• **Work to be completed**
Can you update all of the records below by replacing "Horizontal" with "Lateral" and keeping everything else unchanged? Leave the pictures out of your answer.

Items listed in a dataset
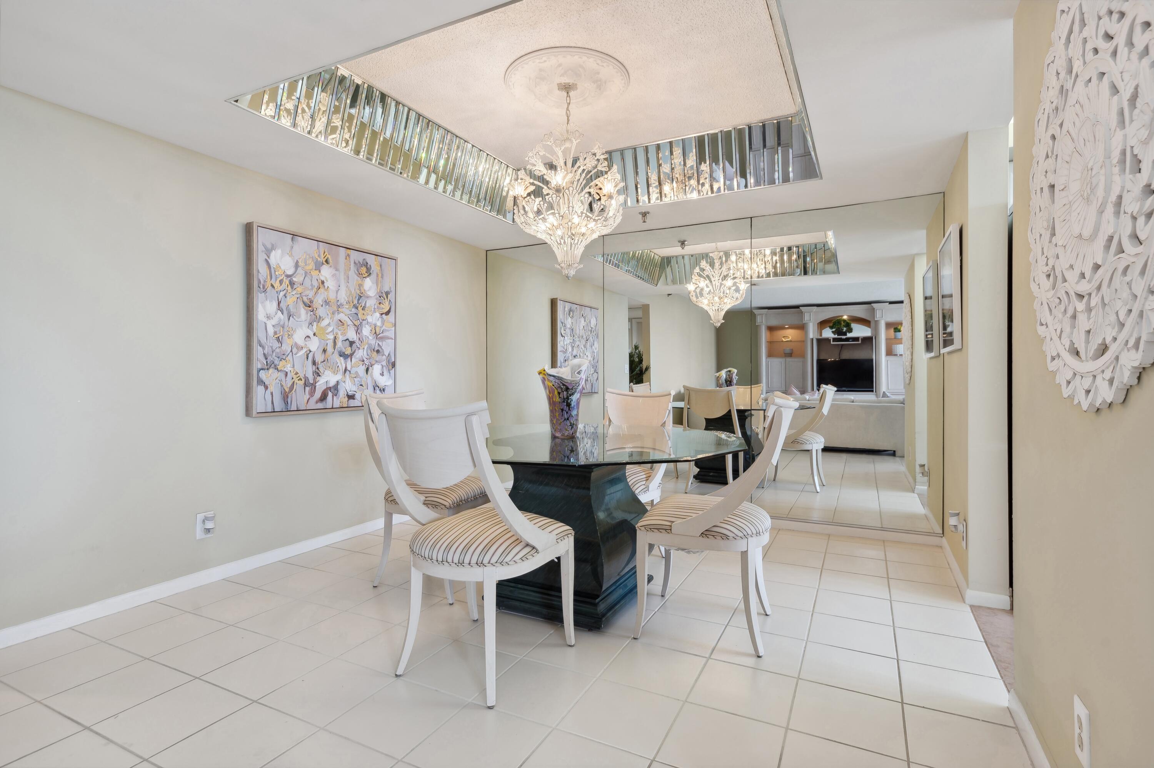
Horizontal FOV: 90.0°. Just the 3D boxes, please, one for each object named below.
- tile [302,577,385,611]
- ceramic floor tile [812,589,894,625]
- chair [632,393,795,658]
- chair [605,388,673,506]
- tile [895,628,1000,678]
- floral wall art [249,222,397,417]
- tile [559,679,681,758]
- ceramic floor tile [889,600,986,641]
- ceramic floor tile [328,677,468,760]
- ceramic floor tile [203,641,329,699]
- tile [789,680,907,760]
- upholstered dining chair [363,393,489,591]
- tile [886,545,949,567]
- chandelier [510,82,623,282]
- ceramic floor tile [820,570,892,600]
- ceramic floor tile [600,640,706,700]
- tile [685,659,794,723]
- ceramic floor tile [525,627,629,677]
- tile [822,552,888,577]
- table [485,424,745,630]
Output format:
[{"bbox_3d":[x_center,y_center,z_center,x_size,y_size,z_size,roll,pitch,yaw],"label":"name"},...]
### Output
[{"bbox_3d":[-1.091,1.004,2.757,0.300,0.010,0.312,1,1,27],"label":"tile"},{"bbox_3d":[1.250,1.010,2.610,0.305,0.010,0.305,1,2,27],"label":"ceramic floor tile"},{"bbox_3d":[0.588,0.534,2.390,0.620,0.952,0.500,1,1,22],"label":"chair"},{"bbox_3d":[0.236,0.516,3.185,0.500,0.952,0.620,1,2,31],"label":"chair"},{"bbox_3d":[1.397,1.023,2.204,0.311,0.010,0.304,1,1,27],"label":"tile"},{"bbox_3d":[-1.462,-0.335,3.432,0.056,1.001,1.010,0,1,27],"label":"floral wall art"},{"bbox_3d":[0.141,1.017,1.766,0.303,0.010,0.303,1,1,27],"label":"tile"},{"bbox_3d":[1.515,1.002,2.451,0.303,0.010,0.303,1,1,27],"label":"ceramic floor tile"},{"bbox_3d":[-0.539,1.006,1.748,0.297,0.010,0.302,0,1,27],"label":"ceramic floor tile"},{"bbox_3d":[-1.103,1.024,2.068,0.305,0.010,0.305,1,2,27],"label":"ceramic floor tile"},{"bbox_3d":[0.834,1.030,1.784,0.307,0.010,0.310,1,1,27],"label":"tile"},{"bbox_3d":[-0.724,0.514,2.937,0.607,0.967,0.502,1,1,24],"label":"upholstered dining chair"},{"bbox_3d":[1.924,0.990,3.266,0.297,0.010,0.302,0,1,27],"label":"tile"},{"bbox_3d":[-0.036,-1.012,2.873,0.587,0.966,0.587,0,1,0],"label":"chandelier"},{"bbox_3d":[1.379,0.993,2.862,0.303,0.010,0.303,1,1,27],"label":"ceramic floor tile"},{"bbox_3d":[0.279,1.011,2.041,0.303,0.010,0.303,1,1,27],"label":"ceramic floor tile"},{"bbox_3d":[0.554,1.014,1.903,0.303,0.010,0.303,1,1,27],"label":"tile"},{"bbox_3d":[0.005,1.008,2.178,0.303,0.010,0.303,1,1,27],"label":"ceramic floor tile"},{"bbox_3d":[1.515,0.991,3.127,0.297,0.010,0.302,0,1,27],"label":"tile"},{"bbox_3d":[0.038,0.633,2.795,1.540,0.739,1.540,1,1,27],"label":"table"}]

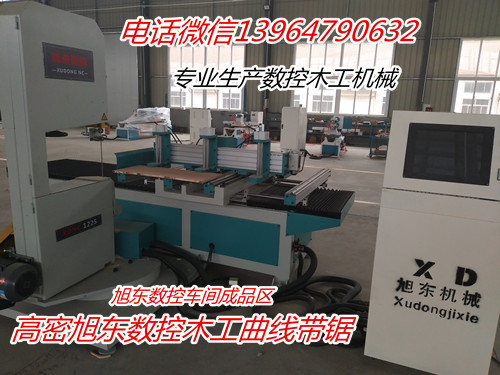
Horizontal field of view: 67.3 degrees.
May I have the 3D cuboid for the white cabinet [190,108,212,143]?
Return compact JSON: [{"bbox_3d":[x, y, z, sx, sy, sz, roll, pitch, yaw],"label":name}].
[{"bbox_3d":[-2.050,-2.609,15.962,0.800,1.412,0.450,5,12,12],"label":"white cabinet"}]

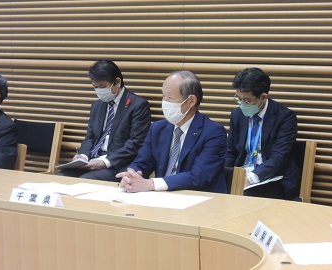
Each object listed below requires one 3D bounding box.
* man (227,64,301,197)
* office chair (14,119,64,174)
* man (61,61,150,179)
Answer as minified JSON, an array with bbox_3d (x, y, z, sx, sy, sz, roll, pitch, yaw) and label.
[{"bbox_3d":[0.393,0.251,5.528,0.510,1.210,0.780,4,7,36],"label":"man"},{"bbox_3d":[-1.058,0.327,6.887,0.530,0.791,0.570,4,7,36],"label":"office chair"},{"bbox_3d":[-0.425,0.170,6.252,0.510,1.230,0.790,4,7,36],"label":"man"}]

• **Written response**
Lateral FOV: 90.0°. Just the 3D boxes, please, one for each object named below.
- tile [302,577,385,611]
- ceramic floor tile [812,589,894,625]
- chair [632,393,795,658]
- chair [605,388,673,506]
- tile [895,628,1000,678]
- floral wall art [249,222,397,417]
- tile [559,679,681,758]
- ceramic floor tile [889,600,986,641]
- ceramic floor tile [328,677,468,760]
- ceramic floor tile [203,641,329,699]
- tile [789,680,907,760]
- upholstered dining chair [363,393,489,591]
- tile [886,545,949,567]
- chandelier [510,82,623,282]
- ceramic floor tile [820,570,892,600]
- ceramic floor tile [600,640,706,700]
- tile [685,659,794,723]
- ceramic floor tile [525,627,629,677]
- tile [822,552,888,577]
- table [485,424,745,630]
Output format:
[{"bbox_3d":[x_center,y_center,z_center,x_size,y_size,z_size,roll,pitch,yaw],"label":"name"},...]
### Output
[{"bbox_3d":[-1.091,1.004,2.757,0.300,0.010,0.312,1,1,27],"label":"tile"},{"bbox_3d":[1.250,1.010,2.610,0.305,0.010,0.305,1,2,27],"label":"ceramic floor tile"},{"bbox_3d":[0.588,0.534,2.390,0.620,0.952,0.500,1,1,22],"label":"chair"},{"bbox_3d":[0.236,0.516,3.185,0.500,0.952,0.620,1,2,31],"label":"chair"},{"bbox_3d":[1.397,1.023,2.204,0.311,0.010,0.304,1,1,27],"label":"tile"},{"bbox_3d":[-1.462,-0.335,3.432,0.056,1.001,1.010,0,1,27],"label":"floral wall art"},{"bbox_3d":[0.141,1.017,1.766,0.303,0.010,0.303,1,1,27],"label":"tile"},{"bbox_3d":[1.515,1.002,2.451,0.303,0.010,0.303,1,1,27],"label":"ceramic floor tile"},{"bbox_3d":[-0.539,1.006,1.748,0.297,0.010,0.302,0,1,27],"label":"ceramic floor tile"},{"bbox_3d":[-1.103,1.024,2.068,0.305,0.010,0.305,1,2,27],"label":"ceramic floor tile"},{"bbox_3d":[0.834,1.030,1.784,0.307,0.010,0.310,1,1,27],"label":"tile"},{"bbox_3d":[-0.724,0.514,2.937,0.607,0.967,0.502,1,1,24],"label":"upholstered dining chair"},{"bbox_3d":[1.924,0.990,3.266,0.297,0.010,0.302,0,1,27],"label":"tile"},{"bbox_3d":[-0.036,-1.012,2.873,0.587,0.966,0.587,0,1,0],"label":"chandelier"},{"bbox_3d":[1.379,0.993,2.862,0.303,0.010,0.303,1,1,27],"label":"ceramic floor tile"},{"bbox_3d":[0.279,1.011,2.041,0.303,0.010,0.303,1,1,27],"label":"ceramic floor tile"},{"bbox_3d":[0.554,1.014,1.903,0.303,0.010,0.303,1,1,27],"label":"tile"},{"bbox_3d":[0.005,1.008,2.178,0.303,0.010,0.303,1,1,27],"label":"ceramic floor tile"},{"bbox_3d":[1.515,0.991,3.127,0.297,0.010,0.302,0,1,27],"label":"tile"},{"bbox_3d":[0.038,0.633,2.795,1.540,0.739,1.540,1,1,27],"label":"table"}]

Lateral field of view: 67.3 degrees.
May I have the 3D cuboid for the white cabinet [190,108,212,143]?
Return compact JSON: [{"bbox_3d":[x, y, z, sx, sy, sz, roll, pitch, yaw],"label":name}].
[{"bbox_3d":[-2.050,-2.609,15.962,0.800,1.412,0.450,5,12,12],"label":"white cabinet"}]

Each object listed below requires one 3D bounding box.
* man (227,64,301,197)
* office chair (14,119,64,174)
* man (61,61,150,179)
Answer as minified JSON, an array with bbox_3d (x, y, z, sx, sy, sz, roll, pitch, yaw) and label.
[{"bbox_3d":[0.393,0.251,5.528,0.510,1.210,0.780,4,7,36],"label":"man"},{"bbox_3d":[-1.058,0.327,6.887,0.530,0.791,0.570,4,7,36],"label":"office chair"},{"bbox_3d":[-0.425,0.170,6.252,0.510,1.230,0.790,4,7,36],"label":"man"}]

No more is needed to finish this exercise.